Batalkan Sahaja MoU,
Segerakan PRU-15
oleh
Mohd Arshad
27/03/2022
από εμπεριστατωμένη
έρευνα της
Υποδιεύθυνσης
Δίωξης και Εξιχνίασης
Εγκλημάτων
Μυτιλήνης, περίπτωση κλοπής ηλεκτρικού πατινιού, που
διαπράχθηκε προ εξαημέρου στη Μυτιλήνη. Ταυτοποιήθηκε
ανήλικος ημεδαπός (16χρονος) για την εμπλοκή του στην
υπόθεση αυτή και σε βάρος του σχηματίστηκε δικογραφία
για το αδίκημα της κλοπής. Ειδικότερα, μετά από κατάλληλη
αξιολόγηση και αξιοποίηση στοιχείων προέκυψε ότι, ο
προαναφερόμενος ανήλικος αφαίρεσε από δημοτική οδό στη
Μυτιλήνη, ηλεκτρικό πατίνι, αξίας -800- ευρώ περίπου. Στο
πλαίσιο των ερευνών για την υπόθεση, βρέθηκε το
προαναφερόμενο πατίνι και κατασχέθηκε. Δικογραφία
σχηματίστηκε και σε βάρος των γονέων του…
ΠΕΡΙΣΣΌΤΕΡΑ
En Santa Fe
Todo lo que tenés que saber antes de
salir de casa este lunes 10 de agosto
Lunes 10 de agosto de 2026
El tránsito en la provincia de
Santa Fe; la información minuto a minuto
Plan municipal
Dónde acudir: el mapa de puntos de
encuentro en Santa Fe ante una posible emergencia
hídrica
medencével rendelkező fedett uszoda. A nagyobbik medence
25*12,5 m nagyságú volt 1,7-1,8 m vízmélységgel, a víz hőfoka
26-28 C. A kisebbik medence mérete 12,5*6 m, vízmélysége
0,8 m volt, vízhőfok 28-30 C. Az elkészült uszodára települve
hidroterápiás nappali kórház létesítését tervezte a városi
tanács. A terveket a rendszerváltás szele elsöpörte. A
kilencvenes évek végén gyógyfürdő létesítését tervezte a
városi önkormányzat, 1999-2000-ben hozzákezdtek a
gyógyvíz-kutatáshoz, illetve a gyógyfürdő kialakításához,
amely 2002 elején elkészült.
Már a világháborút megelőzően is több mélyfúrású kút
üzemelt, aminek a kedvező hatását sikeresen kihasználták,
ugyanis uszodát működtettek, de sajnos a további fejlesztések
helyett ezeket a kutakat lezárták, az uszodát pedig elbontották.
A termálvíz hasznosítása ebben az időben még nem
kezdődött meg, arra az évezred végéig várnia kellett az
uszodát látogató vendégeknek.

_EXERCISE OBJECTIVE_
Repeat every line of the listing, word for word.

_EXPECTED ANSWER_
Batalkan Sahaja MoU,
Segerakan PRU-15
oleh
Mohd Arshad
27/03/2022
από εμπεριστατωμένη
έρευνα της
Υποδιεύθυνσης
Δίωξης και Εξιχνίασης
Εγκλημάτων
Μυτιλήνης, περίπτωση κλοπής ηλεκτρικού πατινιού, που
διαπράχθηκε προ εξαημέρου στη Μυτιλήνη. Ταυτοποιήθηκε
ανήλικος ημεδαπός (16χρονος) για την εμπλοκή του στην
υπόθεση αυτή και σε βάρος του σχηματίστηκε δικογραφία
για το αδίκημα της κλοπής. Ειδικότερα, μετά από κατάλληλη
αξιολόγηση και αξιοποίηση στοιχείων προέκυψε ότι, ο
προαναφερόμενος ανήλικος αφαίρεσε από δημοτική οδό στη
Μυτιλήνη, ηλεκτρικό πατίνι, αξίας -800- ευρώ περίπου. Στο
πλαίσιο των ερευνών για την υπόθεση, βρέθηκε το
προαναφερόμενο πατίνι και κατασχέθηκε. Δικογραφία
σχηματίστηκε και σε βάρος των γονέων του…
ΠΕΡΙΣΣΌΤΕΡΑ
En Santa Fe
Todo lo que tenés que saber antes de
salir de casa este lunes 10 de agosto
Lunes 10 de agosto de 2026
El tránsito en la provincia de
Santa Fe; la información minuto a minuto
Plan municipal
Dónde acudir: el mapa de puntos de
encuentro en Santa Fe ante una posible emergencia
hídrica
medencével rendelkező fedett uszoda. A nagyobbik medence
25*12,5 m nagyságú volt 1,7-1,8 m vízmélységgel, a víz hőfoka
26-28 C. A kisebbik medence mérete 12,5*6 m, vízmélysége
0,8 m volt, vízhőfok 28-30 C. Az elkészült uszodára települve
hidroterápiás nappali kórház létesítését tervezte a városi
tanács. A terveket a rendszerváltás szele elsöpörte. A
kilencvenes évek végén gyógyfürdő létesítését tervezte a
városi önkormányzat, 1999-2000-ben hozzákezdtek a
gyógyvíz-kutatáshoz, illetve a gyógyfürdő kialakításához,
amely 2002 elején elkészült.
Már a világháborút megelőzően is több mélyfúrású kút
üzemelt, aminek a kedvező hatását sikeresen kihasználták,
ugyanis uszodát működtettek, de sajnos a további fejlesztések
helyett ezeket a kutakat lezárták, az uszodát pedig elbontották.
A termálvíz hasznosítása ebben az időben még nem
kezdődött meg, arra az évezred végéig várnia kellett az
uszodát látogató vendégeknek.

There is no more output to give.